Resulta llamativo que, cuando semanas después se anunció otra convocatoria, las autoridades marroquíes sí desplegaron un dispositivo eficaz. Obliga a preguntar por qué la respuesta fue tan distinta y qué se pretendía conseguir con el primer episodio. Una operación organizada suele tener un objetivo. Una operación en fases suele tener una fase posterior.
En materia de seguridad nacional, el coste de investigar una amenaza que al final no existe es limitado. El coste de descubrirla cuando ya ha cristalizado es el que España ya pagó el 30 de julio: horas de frontera desbordada y un mapa de vulnerabilidades que todavía no se ha cerrado.
Junto a la playa del Trampolín se concentran varios puntos vitales para la ciudad y el Estado no puede permitirse no controlar sus accesos. La pregunta ya no es solo quién organizó la entrada y por qué se eligió la playa de El Trampolín para acampar. Es qué se está haciendo ahora para evitar que una orden de Marruecos no provoque una hecatombe en Ceuta, porque con los miles de acampados en edad militar, nunca se sabe, máximo cuando en Marruecos circula un informe difundido por Defense Atlas, una plataforma próxima a los intereses estratégicos marroquíes, y describía una hipotética operación utilizando drones, fuerzas especiales, artillería, sistemas anticarro, defensa aérea y guerra electrónica que indica que Ceuta se puede conquistar por el ejército marroquí en cinco horas.
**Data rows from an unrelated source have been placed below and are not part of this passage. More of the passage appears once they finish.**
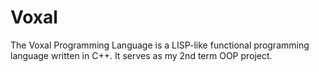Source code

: # Voxal
The Voxal Programming Language is a LISP-like functional programming language written in C++. It serves as my 2nd term OOP project.
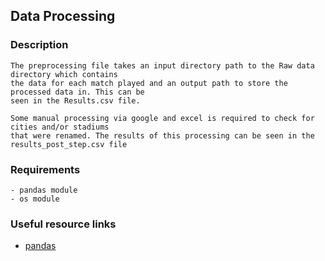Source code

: ## Data Processing

### Description

    The preprocessing file takes an input directory path to the Raw data directory which contains
    the data for each match played and an output path to store the processed data in. This can be 
    seen in the Results.csv file.

    Some manual processing via google and excel is required to check for cities and/or stadiums 
    that were renamed. The results of this processing can be seen in the results_post_step.csv file 
### Requirements 
    - pandas module
    - os module

### Useful resource links

- [pandas](https://pandas.pydata.org/pandas-docs/stable/reference/index.html)
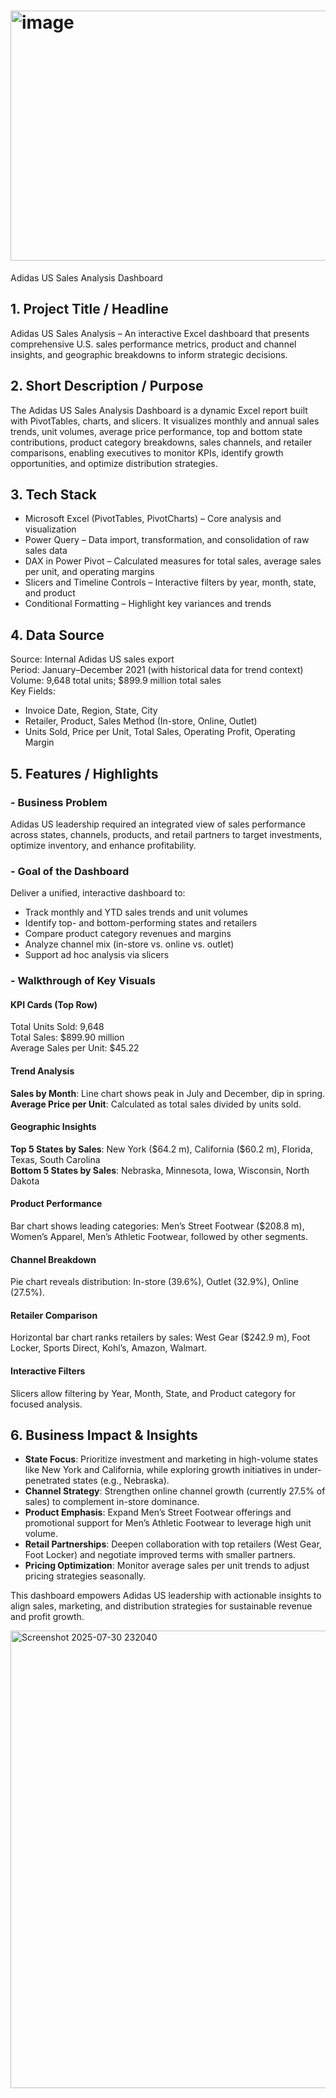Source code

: # <img width="560" height="400" alt="image" src="https://github.com/user-attachments/assets/9ad5130e-9397-4c4b-b2f5-b19090fe5ee9" />
Adidas US Sales Analysis Dashboard

## 1. Project Title / Headline  
Adidas US Sales Analysis – An interactive Excel dashboard that presents comprehensive U.S. sales performance metrics, product and channel insights, and geographic breakdowns to inform strategic decisions.

## 2. Short Description / Purpose  
The Adidas US Sales Analysis Dashboard is a dynamic Excel report built with PivotTables, charts, and slicers. It visualizes monthly and annual sales trends, unit volumes, average price performance, top and bottom state contributions, product category breakdowns, sales channels, and retailer comparisons, enabling executives to monitor KPIs, identify growth opportunities, and optimize distribution strategies.

## 3. Tech Stack  
-  Microsoft Excel (PivotTables, PivotCharts) – Core analysis and visualization  
-  Power Query – Data import, transformation, and consolidation of raw sales data  
-  DAX in Power Pivot – Calculated measures for total sales, average sales per unit, and operating margins  
-  Slicers and Timeline Controls – Interactive filters by year, month, state, and product  
-  Conditional Formatting – Highlight key variances and trends  

## 4. Data Source  
Source: Internal Adidas US sales export  
Period: January–December 2021 (with historical data for trend context)  
Volume: 9,648 total units; \$899.9 million total sales  
Key Fields:  
- Invoice Date, Region, State, City  
- Retailer, Product, Sales Method (In-store, Online, Outlet)  
- Units Sold, Price per Unit, Total Sales, Operating Profit, Operating Margin  

## 5. Features / Highlights  

### -  Business Problem  
Adidas US leadership required an integrated view of sales performance across states, channels, products, and retail partners to target investments, optimize inventory, and enhance profitability.

### -  Goal of the Dashboard  
Deliver a unified, interactive dashboard to:  
- Track monthly and YTD sales trends and unit volumes  
- Identify top- and bottom-performing states and retailers  
- Compare product category revenues and margins  
- Analyze channel mix (in-store vs. online vs. outlet)  
- Support ad hoc analysis via slicers  

### -  Walkthrough of Key Visuals  
#### KPI Cards (Top Row)  
Total Units Sold: 9,648  
Total Sales: \$899.90 million  
Average Sales per Unit: \$45.22  

#### Trend Analysis  
**Sales by Month**: Line chart shows peak in July and December, dip in spring.  
**Average Price per Unit**: Calculated as total sales divided by units sold.  

#### Geographic Insights  
**Top 5 States by Sales**: New York (\$64.2 m), California (\$60.2 m), Florida, Texas, South Carolina  
**Bottom 5 States by Sales**: Nebraska, Minnesota, Iowa, Wisconsin, North Dakota  

#### Product Performance  
Bar chart shows leading categories: Men’s Street Footwear (\$208.8 m), Women’s Apparel, Men’s Athletic Footwear, followed by other segments.  

#### Channel Breakdown  
Pie chart reveals distribution: In-store (39.6%), Outlet (32.9%), Online (27.5%).  

#### Retailer Comparison  
Horizontal bar chart ranks retailers by sales: West Gear (\$242.9 m), Foot Locker, Sports Direct, Kohl’s, Amazon, Walmart.  

#### Interactive Filters  
Slicers allow filtering by Year, Month, State, and Product category for focused analysis.

## 6. Business Impact & Insights  
- **State Focus**: Prioritize investment and marketing in high-volume states like New York and California, while exploring growth initiatives in under-penetrated states (e.g., Nebraska).  
- **Channel Strategy**: Strengthen online channel growth (currently 27.5% of sales) to complement in-store dominance.  
- **Product Emphasis**: Expand Men’s Street Footwear offerings and promotional support for Men’s Athletic Footwear to leverage high unit volume.  
- **Retail Partnerships**: Deepen collaboration with top retailers (West Gear, Foot Locker) and negotiate improved terms with smaller partners.  
- **Pricing Optimization**: Monitor average sales per unit trends to adjust pricing strategies seasonally.  

This dashboard empowers Adidas US leadership with actionable insights to align sales, marketing, and distribution strategies for sustainable revenue and profit growth.

<img width="1900" height="732" alt="Screenshot 2025-07-30 232040" src="https://github.com/user-attachments/assets/322400bb-3260-40e3-9b0b-113f33c1ea5c" />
Y con soldados camuflados esperando en la Playa del Trampolín, la resistencia será mínima a pesar de que La Comandancia General de Ceuta dispone de unidades de la Legión, Regulares, Caballería, Artillería, Ingenieros y apoyo logístico.
En la madrugada del 27 de agosto, una patrulla de cuatro militares del Grupo de Regulares fue emboscada en Benzú por un grupo de entre treinta y cuarenta personas. El vehículo, que no estaba blindado, fue rodeado y atacado con piedras de gran tamaño; los militares tuvieron que abandonarlo y huir a pie mientras eran perseguidos y continuaban recibiendo impactos. Los cuatro resultaron heridos y tuvieron que llamar al 112 para que acudieran en su auxilio la Policía Nacional y la Guardia Civil. Y existe un detalle que debería resultar insoportable para cualquier Estado que pretenda hacerse respetar: aquellos soldados españoles habían sido enviados a patrullar desarmados. No podían responder a una emboscada contra su propia integridad y su única alternativa fue correr.
En incidentes posteriores también se han documentado lanzamientos de piedras y botellas con líquido corrosivo contra patrullas militares, y JUPOL llegó a denunciar el lanzamiento de un cóctel molotov. Sólo después de estas agresiones Defensa modificó el dispositivo, pero de una manera difícil de comprender: desde el 2 de septiembre, en patrullas de cuatro soldados únicamente uno porta un fusil G-36 con munición, una decisión que ha provocado indignación dentro de las propias Fuerzas Armadas. Que soldados del Ejército español tengan que abandonar un vehículo y huir de una emboscada en territorio español porque se les ha enviado sin capacidad real de defenderse no es únicamente una escena humillante: es una señal de vulnerabilidad que inevitablemente también observa Marruecos desde el otro lado de la frontera.